Search This Blog

Monday, May 30, 2011

An Eleven Plus Race

What kind of advice can you offer to your child about his or her performance in the actual examination? Should there be a careful start and a pounding finish – with lots of good work in the middle? Or do you advise to `go for it’ from the start? The Olympics are coming. You may care to use an example from track and field.

Some starts will be standing and others from the crouch position. Before one of the longer distance races the competitors assemble behind a line some distance back from the starting line. The starter gives the orders to move forward. This is the moment when the brain has to be fully engaged. The other competitors have to be ignored and you have to fix your mind on the task ahead.

The crouch start is usually associated with the shorter running distances. Both hands have to be behind the starting line. The starting blocks need to be facing in the direction you wish to run. Starting blocks are used to try to help to get you into a position where you can make an explosive start.

Once you are up and running in races like the 200 and 400 metres you need to take into account bends and curves. You need to remind yourself to run about 15 centimetres out from the inside line of your lane.

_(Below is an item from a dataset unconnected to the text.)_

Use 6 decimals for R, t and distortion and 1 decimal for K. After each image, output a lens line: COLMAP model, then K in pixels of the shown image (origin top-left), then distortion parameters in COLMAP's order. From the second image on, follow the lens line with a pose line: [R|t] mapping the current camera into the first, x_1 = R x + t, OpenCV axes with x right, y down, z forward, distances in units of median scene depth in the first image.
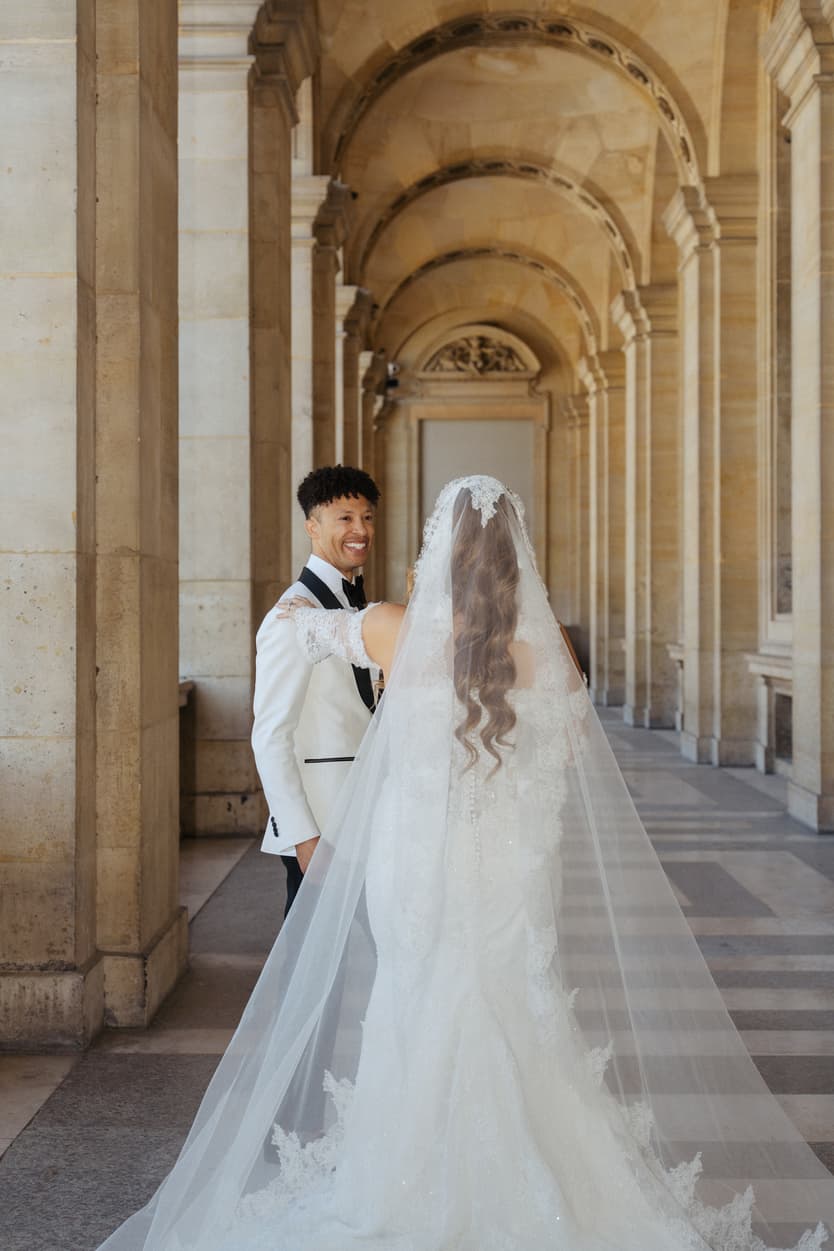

When you burst for the finishing line the judges look to see whose chest passes the line first. At the finishing line this is the only part of your anatomy that counts. Would it be true to say that that the bigger your heart the more likely you are to winning?

The training and the papers are all finished. Your last minute advice to your child will include:

  • Begin to focus as the time of the start grows closer.
  • Keep your fingers off the examination paper until you are told to turn over.
  • Remind your child that when the going gets rough, and it may, to try to avoid panicking.
  • Maintain a steady pace – just like you have been doing in the practice papers.
  • Avoid getting boxed in – keep your position and keep focused.
  • Keep your action relaxed and flowing.
  • Save your energy and spread it over the whole distance of the paper.
  • Tactics means you have to keep your wits about you during the examination.

Your child’s prize? A place in a grammar school!